An MRI machine can use up to 400kWh per day across 12 hours or 12000kWh per month. This electrical consumption is equal to running 40 average houses for a month (just imagine a full block of houses). As radiology relies on MRI machines that consume vast amounts of electricity, it has the potential to be a major contributor to environmental problems such as climate change.
There are a number of ways that our imaging centre can reduce its environmental impact, from implementing digital workflows to reducing waste.
As radiology increasingly moves towards digitisation, the need for paperless practices becomes more important. Not only is going paperless more sustainable from an environmental perspective, but it can also help radiology departments save money and improve efficiency. Allowing patients and clinicians to book online and providing staff with tablets rather than printing paper referrals can have a huge impact.
We aim to be more energy-efficient by installing energy-efficient, motion sensor lighting, and using energy-efficient medical and non-medical equipment.
Power consumption of computer reporting stations is a significant drain on resources, with the idle or standby state using almost half as much energy as the active state. The use of auto shutdown on computers and workstations can save 45% of energy consumption.
Printing should be kept to a minimum, and printers set to print double sided as a default.
A recent study showed that 50% of the energy consumption from air conditioning in radiology departments was at night and weekends. We must be vigilant at switching off air conditioning at the end of the day.
Within the imaging centre we must have smooth and efficient workflows to reduce the idle time of machines. We can carefully plan the layout of scanners to share the cooling systems and other equipment.
One important aspect of green radiology is reducing the amount of waste produced by radiology departments. Delivery of “single use” kit is big contributor to greenhouse gas emission. We should aim to recycle or reuse medical imaging supplies and equipment whenever possible. Recycling materials, such as contrast bottles, also helps to reduce the amount of waste that ends up in landfills.
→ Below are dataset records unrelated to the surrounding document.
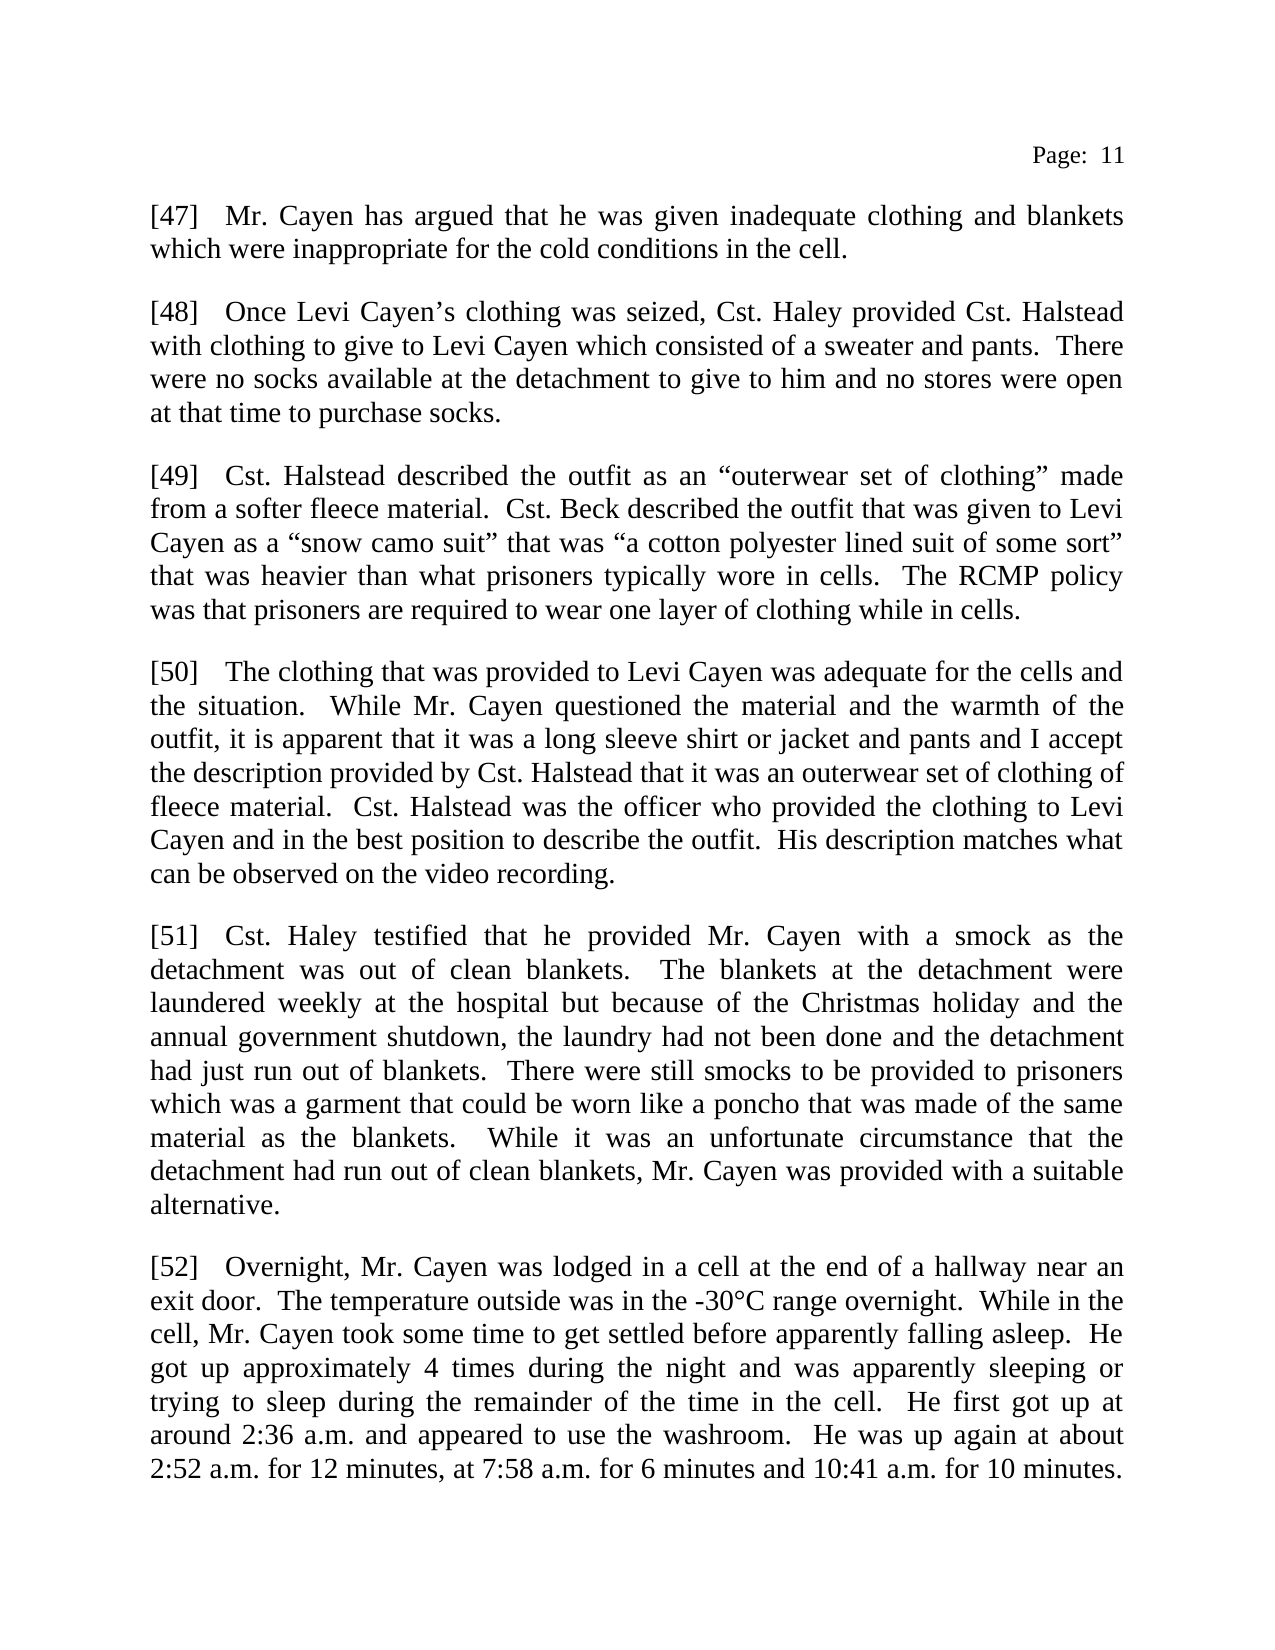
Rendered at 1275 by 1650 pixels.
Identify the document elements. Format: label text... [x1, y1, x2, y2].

list The clothing that was provided to Levi Cayen was adequate for the cells and the situation. While Mr. Cayen questioned the material and the warmth of the outfit, it is apparent that it was a long sleeve shirt or jacket and pants and I accept the description provided by Cst. Halstead that it was an outerwear set of clothing of fleece material. Cst. Halstead was the officer who provided the clothing to Levi Cayen and in the best position to describe the outfit. His description matches what can be observed on the video recording. [150, 654, 1125, 889]
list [150, 1249, 1125, 1484]
list Cst. Halstead described the outfit as an “outerwear set of clothing” made from a softer fleece material. Cst. Beck described the outfit that was given to Levi Cayen as a “snow camo suit” that was “a cotton polyester lined suit of some sort” that was heavier than what prisoners typically wore in cells. The RCMP policy was that prisoners are required to wear one layer of clothing while in cells. [150, 458, 1125, 625]
list Once Levi Cayen’s clothing was seized, Cst. Haley provided Cst. Halstead with clothing to give to Levi Cayen which consisted of a sweater and pants. There were no socks available at the detachment to give to him and no stores were open at that time to purchase socks. [150, 294, 1125, 428]
list Cst. Haley testified that he provided Mr. Cayen with a smock as the detachment was out of clean blankets. The blankets at the detachment were laundered weekly at the hospital but because of the Christmas holiday and the annual government shutdown, the laundry had not been done and the detachment had just run out of blankets. There were still smocks to be provided to prisoners which was a garment that could be worn like a poncho that was made of the same material as the blankets. While it was an unfortunate circumstance that the detachment had run out of clean blankets, Mr. Cayen was provided with a suitable alternative. [150, 918, 1125, 1220]
list Mr. Cayen has argued that he was given inadequate clothing and blankets which were inappropriate for the cold conditions in the cell. [150, 198, 1125, 265]
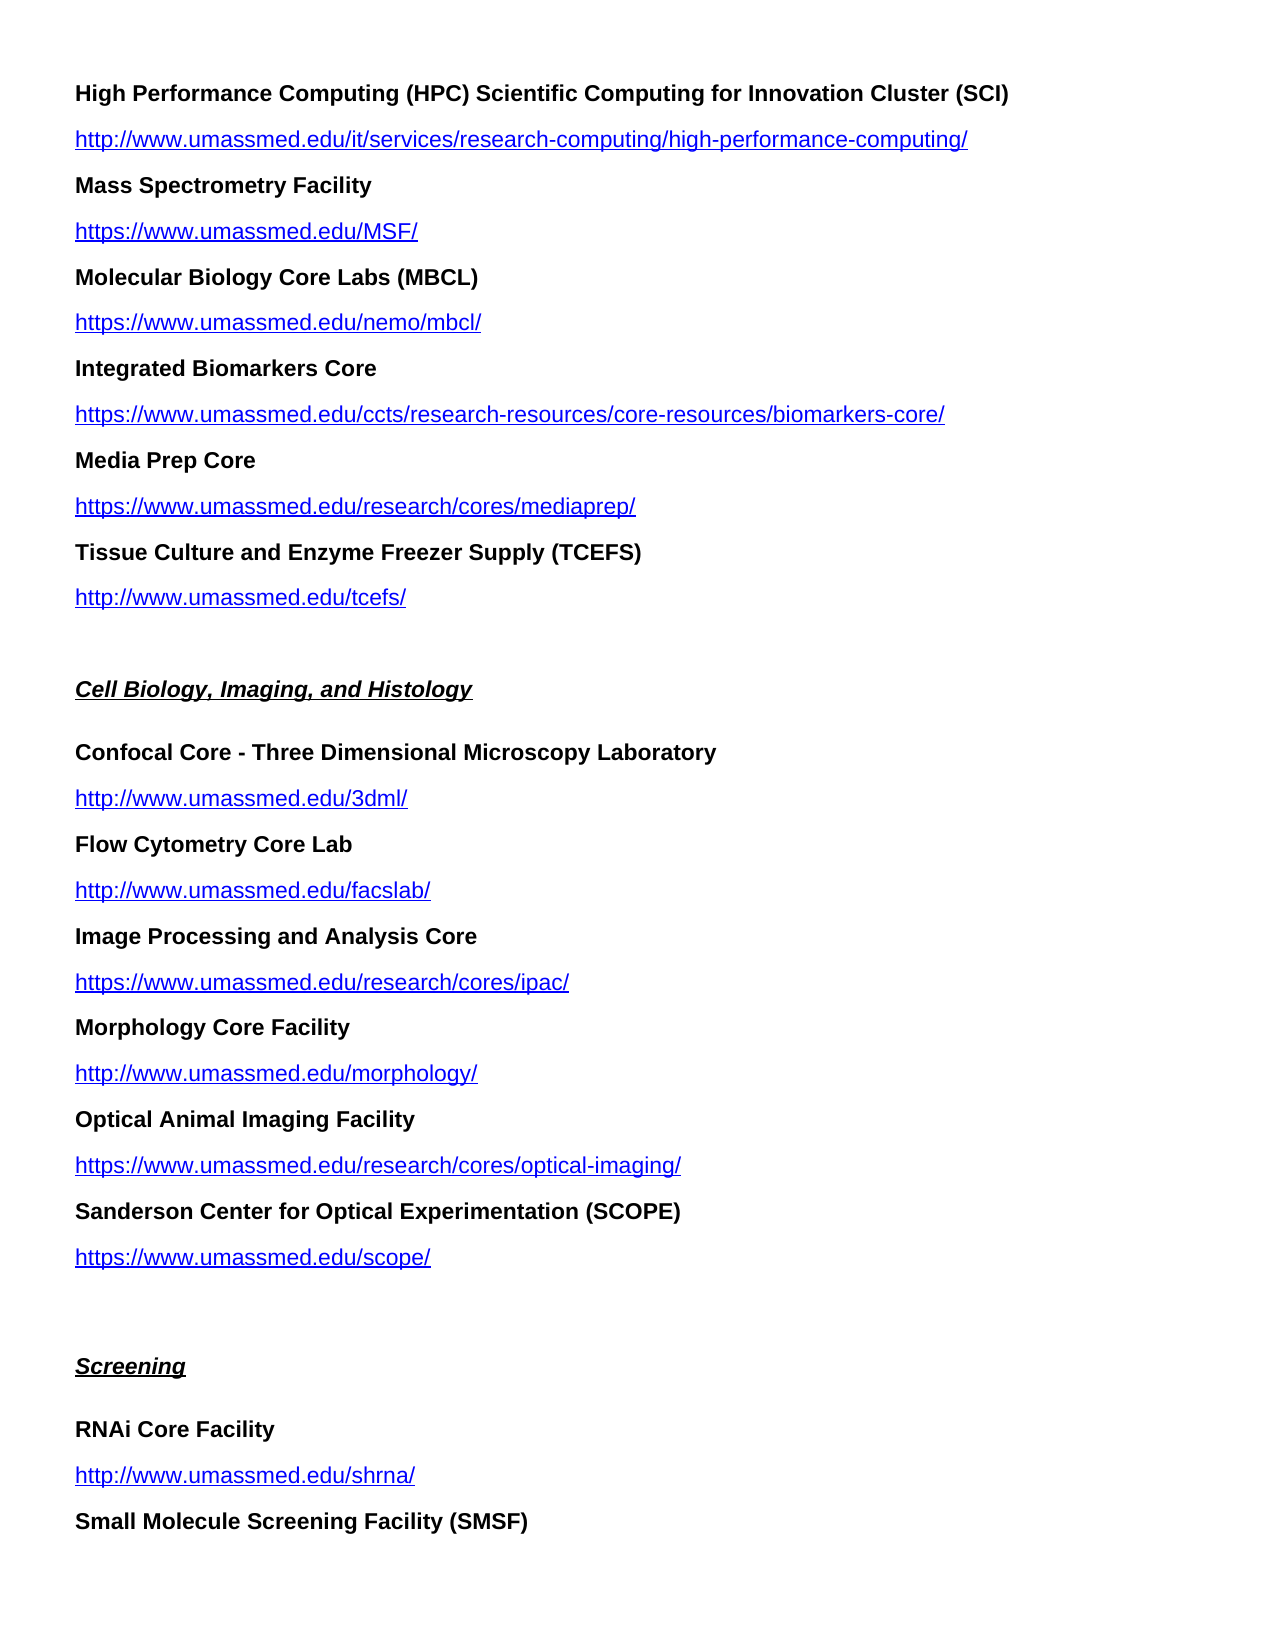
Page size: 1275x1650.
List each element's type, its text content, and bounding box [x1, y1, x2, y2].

text https://www.umassmed.edu/nemo/mbcl/ [75, 304, 1200, 337]
text Confocal Core - Three Dimensional Microscopy Laboratory [75, 734, 1200, 767]
text http://www.umassmed.edu/it/services/research-computing/high-performance-computing/ [75, 121, 1200, 154]
text High Performance Computing (HPC) Scientific Computing for Innovation Cluster (SCI) [75, 75, 1200, 108]
text Mass Spectrometry Facility [75, 167, 1200, 200]
text https://www.umassmed.edu/research/cores/optical-imaging/ [75, 1147, 1200, 1180]
text Tissue Culture and Enzyme Freezer Supply (TCEFS) [75, 533, 1200, 567]
text Integrated Biomarkers Core [75, 350, 1200, 383]
text RNAi Core Facility [75, 1411, 1200, 1444]
text Optical Animal Imaging Facility [75, 1101, 1200, 1134]
text Image Processing and Analysis Core [75, 917, 1200, 951]
text https://www.umassmed.edu/scope/ [75, 1238, 1200, 1272]
text Media Prep Core [75, 442, 1200, 475]
text https://www.umassmed.edu/research/cores/mediaprep/ [75, 487, 1200, 521]
text https://www.umassmed.edu/research/cores/ipac/ [75, 963, 1200, 997]
text Cell Biology, Imaging, and Histology [75, 671, 1200, 704]
text http://www.umassmed.edu/morphology/ [75, 1055, 1200, 1088]
text Morphology Core Facility [75, 1009, 1200, 1042]
text Sanderson Center for Optical Experimentation (SCOPE) [75, 1192, 1200, 1226]
text http://www.umassmed.edu/facslab/ [75, 872, 1200, 905]
text Molecular Biology Core Labs (MBCL) [75, 258, 1200, 292]
text Small Molecule Screening Facility (SMSF) [75, 1502, 1200, 1536]
text https://www.umassmed.edu/ccts/research-resources/core-resources/biomarkers-core/ [75, 396, 1200, 429]
text http://www.umassmed.edu/shrna/ [75, 1457, 1200, 1490]
text http://www.umassmed.edu/3dml/ [75, 780, 1200, 813]
text Screening [75, 1347, 1200, 1381]
text https://www.umassmed.edu/MSF/ [75, 212, 1200, 246]
text http://www.umassmed.edu/tcefs/ [75, 579, 1200, 612]
text Flow Cytometry Core Lab [75, 826, 1200, 859]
We can reduce water waste by asking patients to wear clothes without buttons and metal so they don’t have to use gowns. We can use “Water hippos” in the loos and motion sensor taps.
We should use biodegradable cups for patients, and biodegradable paper for MRI and ultrasound tables. There should be properly labelled, separate waste for recycling, food etc. and this should be available in clinical and non-clinical areas.
We must also be conscious of waste water contamination. We must aim to use eco friendly cleaning products, but also be considerate of the risk to the population from contrast material in water waste. There is ongoing research into this, with proposals that include asking patients to collect their urine in hospital following a contrast scan, and for this to be disposed of properly. There are also developments with the use of artificial intelligence in the MRI machinery to reduce the amount of contrast needed. What can we do in the meantime? We must use contrast only when necessary.
What can the industry do?
At the European Congress of Radiology recently, I heard Kees Wesdorp from Phillips speak about the Industry role in energy consumption. Reducing idle time and heat waste recovery from cooling systems are two things they are working on today. There is also an aim to refurbish or harvest parts from old equipment. He mentioned that digital tools and virtual engagement with patients would have a positive impact on environment.
Green radiology is an important part of sustainable healthcare. By reducing the environmental impact of radiology exams, we can help preserve our planet for future generations.